If you've watched Northern Kentucky University basketball games on ESPN3 – or Cincinnati CW Channel 12.2 – you probably didn't know that NKU students are producing the telecasts.
"We usually have around 16 students doing everything from graphics, audio, instant replay, floor directing and all of our cameras," says Wes Akers, an NKU Electronic Media and Broadcasting teacher who directs the telecasts.
"The students here learn how to do it in the classroom, and then they do it during the games," Akers says.
Akers wanted viewers to know about NKU students' accomplishments before the season ends. They telecast their final NKU home basketball game at 7:30 p.m. Monday, Feb. 19, against Youngstown State University on ESPN3. The only professionals involved with the productions are Akers as director, engineer Bill Farro, and announcers Brady Laber and Brad Redford.
"Students are receiving academic credit as part of a Sports Media Production class I teach, or they are hired as student workers who do some of the advanced positions within the production truck," he says.
Farro and Akers were NKU classmates in the mid-1990s, when students did live sports telecasts on Northern Kentucky cable TV systems. After years of continuing the tradition, Farro and Akers took the NKU sports productions to a new level when NKU's Atlantic Sun Conference "required schools to have a production truck technically compliant so that the schools in the conference could have their games on ESPN3," Akers says.
"ESPN built our production truck about four years ago. That was great for us.
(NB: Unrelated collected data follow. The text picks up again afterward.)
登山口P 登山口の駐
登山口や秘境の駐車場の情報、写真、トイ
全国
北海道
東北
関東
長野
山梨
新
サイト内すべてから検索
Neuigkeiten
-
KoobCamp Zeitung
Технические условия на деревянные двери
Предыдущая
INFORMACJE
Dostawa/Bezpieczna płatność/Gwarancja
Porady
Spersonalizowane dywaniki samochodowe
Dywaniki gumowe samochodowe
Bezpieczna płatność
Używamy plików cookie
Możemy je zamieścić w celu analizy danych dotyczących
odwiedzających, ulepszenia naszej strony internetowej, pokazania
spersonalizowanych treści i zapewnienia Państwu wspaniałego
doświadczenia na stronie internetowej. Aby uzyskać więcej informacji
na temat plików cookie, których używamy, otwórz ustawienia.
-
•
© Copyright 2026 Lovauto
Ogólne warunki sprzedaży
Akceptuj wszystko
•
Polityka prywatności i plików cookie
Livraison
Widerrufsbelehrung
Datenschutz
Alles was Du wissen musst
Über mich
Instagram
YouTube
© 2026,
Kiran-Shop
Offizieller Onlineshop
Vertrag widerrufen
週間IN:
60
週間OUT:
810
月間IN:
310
We always said we needed better equipment for our students," he says.
When the Norse moved up to Division 1, and hosted Bob Huggins' West Virginia University Mountaineers in December 2014, ESPN audience research showed that nearly 25,000 people watched the game on ESPN3. "That's a lot of people watching a class project," he says.
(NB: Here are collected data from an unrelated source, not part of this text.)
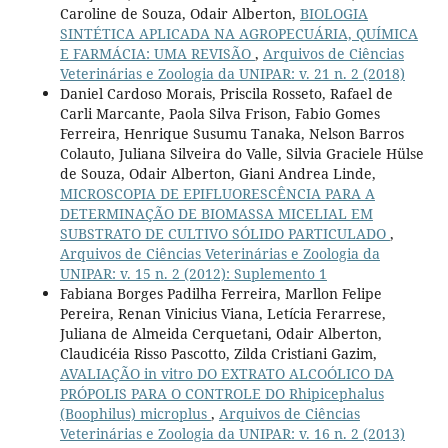
Caroline de Souza, Odair Alberton,
BIOLOGIA
SINTÉTICA APLICADA NA AGROPECUÁRIA, QUÍMICA
E FARMÁCIA: UMA REVISÃO
,
Arquivos de Ciências
Veterinárias e Zoologia da UNIPAR: v. 21 n. 2 (2018)
Daniel Cardoso Morais, Priscila Rosseto, Rafael de
Carli Marcante, Paola Silva Frison, Fabio Gomes
Ferreira, Henrique Susumu Tanaka, Nelson Barros
Colauto, Juliana Silveira do Valle, Silvia Graciele Hülse
de Souza, Odair Alberton, Giani Andrea Linde,
MICROSCOPIA DE EPIFLUORESCÊNCIA PARA A
DETERMINAÇÃO DE BIOMASSA MICELIAL EM
SUBSTRATO DE CULTIVO SÓLIDO PARTICULADO
,
Arquivos de Ciências Veterinárias e Zoologia da
UNIPAR: v. 15 n. 2 (2012): Suplemento 1
Fabiana Borges Padilha Ferreira, Marllon Felipe
Pereira, Renan Vinicius Viana, Letícia Ferarrese,
Juliana de Almeida Cerquetani, Odair Alberton,
Claudicéia Risso Pascotto, Zilda Cristiani Gazim,
AVALIAÇÃO in vitro DO EXTRATO ALCOÓLICO DA
PRÓPOLIS PARA O CONTROLE DO Rhipicephalus
(Boophilus) microplus
,
Arquivos de Ciências
Veterinárias e Zoologia da UNIPAR: v. 16 n. 2 (2013)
This season was the first time the student productions were seen on live broadcast TV, five games on Channel 12.2. When the Norse hosted the University of Illinois-Chicago, the telecast was fed to Chicago's NBC Sports Channel, ESPN3 and Channel 12.2.
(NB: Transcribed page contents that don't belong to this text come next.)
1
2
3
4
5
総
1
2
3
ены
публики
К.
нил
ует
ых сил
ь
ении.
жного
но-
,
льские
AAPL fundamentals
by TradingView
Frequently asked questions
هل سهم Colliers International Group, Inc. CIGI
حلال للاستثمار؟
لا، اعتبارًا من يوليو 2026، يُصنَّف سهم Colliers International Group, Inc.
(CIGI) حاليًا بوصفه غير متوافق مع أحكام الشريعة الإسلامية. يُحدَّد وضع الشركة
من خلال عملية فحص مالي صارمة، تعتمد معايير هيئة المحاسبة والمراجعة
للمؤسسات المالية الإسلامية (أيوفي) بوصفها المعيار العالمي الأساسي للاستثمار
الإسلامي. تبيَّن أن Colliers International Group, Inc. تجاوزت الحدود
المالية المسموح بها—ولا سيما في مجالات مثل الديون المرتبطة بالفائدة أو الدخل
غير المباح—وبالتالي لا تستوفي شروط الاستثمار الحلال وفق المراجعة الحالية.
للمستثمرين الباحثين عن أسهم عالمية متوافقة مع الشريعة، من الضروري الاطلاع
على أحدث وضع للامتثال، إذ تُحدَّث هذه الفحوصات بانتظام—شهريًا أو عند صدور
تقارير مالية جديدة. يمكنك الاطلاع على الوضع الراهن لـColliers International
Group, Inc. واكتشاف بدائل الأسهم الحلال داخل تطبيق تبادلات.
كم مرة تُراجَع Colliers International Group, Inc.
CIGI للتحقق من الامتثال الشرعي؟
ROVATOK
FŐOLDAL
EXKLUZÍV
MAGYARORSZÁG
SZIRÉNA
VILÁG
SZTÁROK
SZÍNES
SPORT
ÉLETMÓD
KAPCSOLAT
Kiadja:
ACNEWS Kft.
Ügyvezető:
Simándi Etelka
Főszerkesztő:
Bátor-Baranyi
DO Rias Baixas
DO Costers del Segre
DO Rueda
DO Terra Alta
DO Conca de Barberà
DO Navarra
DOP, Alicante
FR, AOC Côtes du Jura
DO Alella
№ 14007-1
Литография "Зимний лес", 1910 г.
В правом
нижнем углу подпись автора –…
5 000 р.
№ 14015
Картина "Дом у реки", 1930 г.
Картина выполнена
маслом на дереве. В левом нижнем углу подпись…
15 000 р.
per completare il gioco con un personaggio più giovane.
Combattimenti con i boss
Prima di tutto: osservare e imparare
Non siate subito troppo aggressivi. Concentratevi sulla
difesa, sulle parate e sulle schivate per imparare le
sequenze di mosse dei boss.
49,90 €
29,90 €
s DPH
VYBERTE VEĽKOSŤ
"I had a student producer on the telephone giving live countdowns to all three entities. My student handled it just fine. She was fantastic," says Akers, who has worked for Fox Sports Ohio or ESPN on Reds, Bengals, Columbus Bluejackets and many college sports telecasts. He has been teaching full-time at NKU since 2004.
"It's really amazing what these kids can do. They truly run the show and determine the story lines and make sure all of the promotional material and sponsored elements appear. Our student producers Katherine Vieth and Sam Stephenson (both seniors) manage to keep everyone happy and run a clean show," he says.
Fifteen years ago, Akers and Farro had a goal of making student productions look like ESPN.
"Never in a million years could I have imagined that someday ESPN would actually want to televise our student-produced games," he says.